To me, the biggest reason that this matters is because useful work can be done without having to fully understand everything that’s been gathered in the machine data, which lines up pretty well with the way that things work in reality. Laying down an incomplete schema across fungible reality can really mess things up if you ignore the parts you don’t understand, as well discussed in Seeing Like A State. Schemas are how we understand, communicate, and manage things, people, actions, and relationships and they have to work at least a little bit. However, schemas don’t spring fully formed from the forehead, they have to be built up and maintained in the face of change. In fact, they work okay when they’re young and simple, because our semantic models grow with us. Just as people grow into their full understanding and continue to learn through their lives, your Splunk installation can grow and change over time. Let’s consider a few phases of that maturity.

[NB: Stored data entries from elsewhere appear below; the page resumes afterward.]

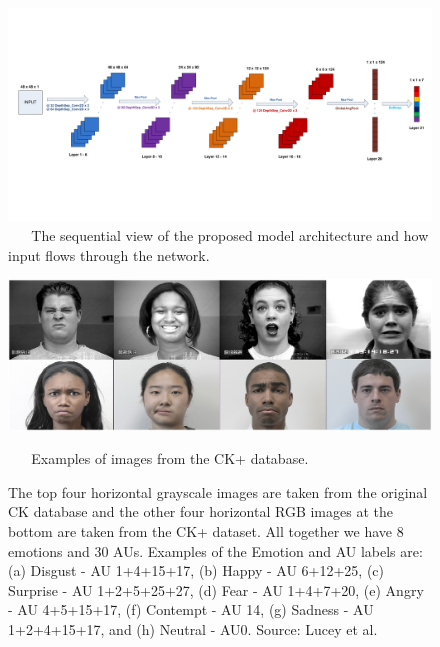 \documentclass[master]{thesis-uestc}
\begin{document}

\begin{figure}[ht]
\includegraphics[width=6in]{pic/sequence_model_architecture.pdf}
\caption{\,\,\,\,\,\,\,\,\,\,The sequential view of the proposed model architecture and how input flows through the network.}
\label{sequence_model_arch}
\end{figure}

\begin{figure}[ht]
\includegraphics[width=5in]{pic/ck+.PNG}
\caption{\,\,\,\,\,\,\,\,\,\,Examples of images from the CK+ database.}
\caption*{The top four horizontal grayscale images are taken from the original CK database and the other four horizontal RGB images at the bottom are taken from the CK+ dataset. All together we have 8 emotions and 30 AUs. Examples of the Emotion and AU labels
are: (a) Disgust - AU 1+4+15+17, (b) Happy - AU 6+12+25, (c) Surprise - AU 1+2+5+25+27, (d) Fear - AU 1+4+7+20, (e) Angry - AU 4+5+15+17, (f) Contempt - AU 14, (g) Sadness - AU 1+2+4+15+17, and (h) Neutral - AU0. Source: Lucey et al.\cite{5543262}}
\label{CK+_images}
\end{figure}
\end{document}
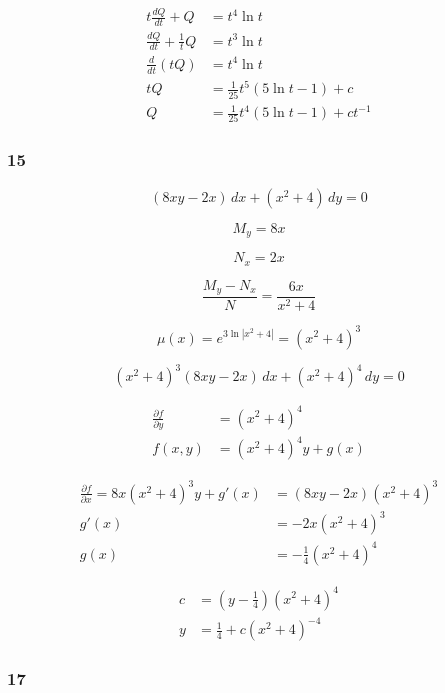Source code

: \documentclass{article}
\begin{document}
\begin{align*}
  t \frac{dQ}{dt} + Q           & = t^4 \ln t                                 \\
  \frac{dQ}{dt} + \frac{1}{t} Q & = t^3 \ln t                                 \\
  \frac{d}{dt} (t Q)            & = t^4 \ln t                                 \\
  t Q                           & = \frac{1}{25} t^5 (5 \ln t - 1) + c        \\
  Q                             & = \frac{1}{25} t^4 (5 \ln t - 1) + c t^{-1}
\end{align*}

\subsubsection{15}

\[(8xy - 2x) \,dx + (x^2 + 4) \,dy = 0\]

\[M_y = 8x\]

\[N_x = 2x\]

\[\frac{M_y - N_x}{N} = \frac{6x}{x^2 + 4}\]

\[\mu(x) = e^{3 \ln |x^2 + 4|} = (x^2 + 4)^3\]

\[(x^2 + 4)^3 (8xy - 2x) \,dx + (x^2 + 4)^4 \,dy = 0\]

\begin{align*}
  \frac{\partial f}{\partial y} & = (x^2 + 4)^4          \\
  f(x, y)                       & = (x^2 + 4)^4 y + g(x)
\end{align*}

\begin{align*}
  \frac{\partial f}{\partial x} = 8x (x^2 + 4)^3 y + g'(x) & = (8xy - 2x) (x^2 + 4)^3   \\
  g'(x)                                                    & = -2x (x^2 + 4)^3          \\
  g(x)                                                     & = -\frac{1}{4} (x^2 + 4)^4
\end{align*}

\begin{align*}
  c & = (y - \frac{1}{4}) (x^2 + 4)^4  \\
  y & = \frac{1}{4} + c (x^2 + 4)^{-4}
\end{align*}

\subsubsection{17}
\end{document}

I think of the first phase as “The love child of Google and Excel” — all you need is a free Splunk download or a Splunk Storm account, and you can put data in, get reports out. Anyone can load up data and get operational business value from it, which is pretty great. Like a student, the Splunk instance is being loaded up with new information and new meanings. The second phase, “There’s an App for That”, is analogous to that student starting to publish; when you want to share knowledge, you write up your ideas and post them to the public. In Splunk, we call those apps and we put them on Splunkbase. Like a well-crafted essay or short story, they’re solid, useful, and ultimately self-contained, with an implicit, internal schema… but nothing forced from on high at index time. After all, if the schema was forced at index time we wouldn’t be able to understand the same data from two different perspectives, which would be deeply limiting.

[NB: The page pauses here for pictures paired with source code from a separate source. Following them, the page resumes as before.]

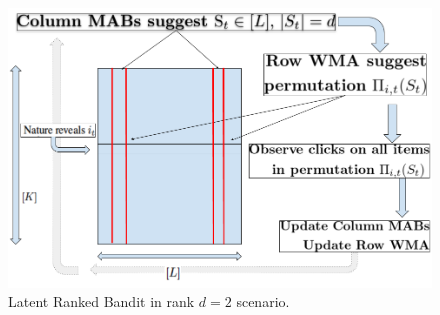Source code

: \begin{figure}[!th]
    \includegraphics[scale=0.2]{img/RankedBand.png}
    \caption{Latent Ranked Bandit in rank $d=2$ scenario.}
    \label{fig:rankedbandit}
    \vspace*{-1em}
\end{figure}

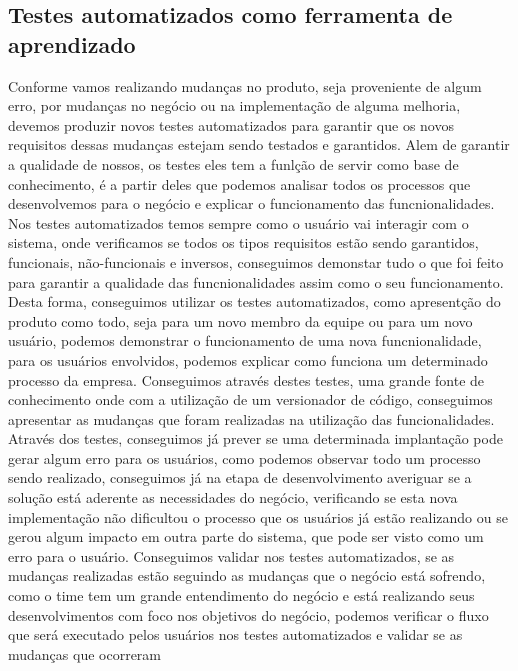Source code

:     \subsection{Testes automatizados como ferramenta de aprendizado}
    Conforme vamos realizando mudanças no produto, seja proveniente de algum erro,
    por mudanças no negócio ou na implementação de alguma melhoria, devemos produzir
    novos testes automatizados para garantir que os novos requisitos dessas mudanças
    estejam sendo testados e garantidos. \newline
    Alem de garantir a qualidade de nossos, os testes eles tem a funlção de servir
    como base de conhecimento, é a partir deles que podemos analisar todos os
    processos que desenvolvemos para o negócio e explicar o funcionamento das
    funcnionalidades. Nos testes automatizados temos sempre como o usuário vai
    interagir com o sistema, onde verificamos se todos os tipos requisitos estão
    sendo garantidos, funcionais, não-funcionais e inversos, conseguimos demonstar
    tudo o que foi feito para garantir a qualidade das funcnionalidades assim
    como o seu funcionamento. Desta forma, conseguimos utilizar os testes automatizados,
    como apresentção do produto como todo, seja para um novo membro da equipe ou
    para um novo usuário, podemos demonstrar o funcionamento de uma nova funcnionalidade,
    para os usuários envolvidos, podemos explicar como funciona um determinado
    processo da empresa. Conseguimos através destes testes, uma grande fonte de
    conhecimento onde com a utilização de um versionador de código, conseguimos
    apresentar as mudanças que foram realizadas na utilização das funcionalidades.
    Através dos testes, conseguimos já prever se uma determinada implantação pode
    gerar algum erro para os usuários, como podemos observar todo um processo sendo
    realizado, conseguimos já na etapa de desenvolvimento averiguar se a solução
    está aderente as necessidades do negócio, verificando se esta nova implementação
    não dificultou o processo que os usuários já estão realizando ou se gerou algum
    impacto em outra parte do sistema, que pode ser visto como um erro para o
    usuário. Conseguimos validar nos testes automatizados, se as mudanças realizadas
    estão seguindo as mudanças que o negócio está sofrendo, como o time tem um
    grande entendimento do negócio e está realizando seus desenvolvimentos com
    foco nos objetivos do negócio, podemos verificar o fluxo que será executado
    pelos usuários nos testes automatizados e validar se as mudanças que ocorreram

But how exactly do we understand one piece of data from multiple perspectives? To me, the most valuable element to late-binding schema is that it allows multiple schemas to be applied from different perspectives; in Splunk, a simple, application-specific schema can share territory with a larger, role-specific schema. The third maturity phase, “One App to Rule Them All”, is when an app starts to rely on a shared schema that enables a role instead of an application. This is what we do with Splunk App for Enterprise Security, which relies on shared schemas described in Splunk’s Common Information Model and implemented via Technology Add-ons. A role such as Security Analyst or Compliance Auditor needs to be able to step up from the technology level and understand the data from a completely different level of legibility, and that is where the shared schema comes in. The beauty of Splunk’s late-binding technology is that this shared schema does not have to be determined back at phase one. The same piece of data can mean different things to different people at different times; that requires flexibility.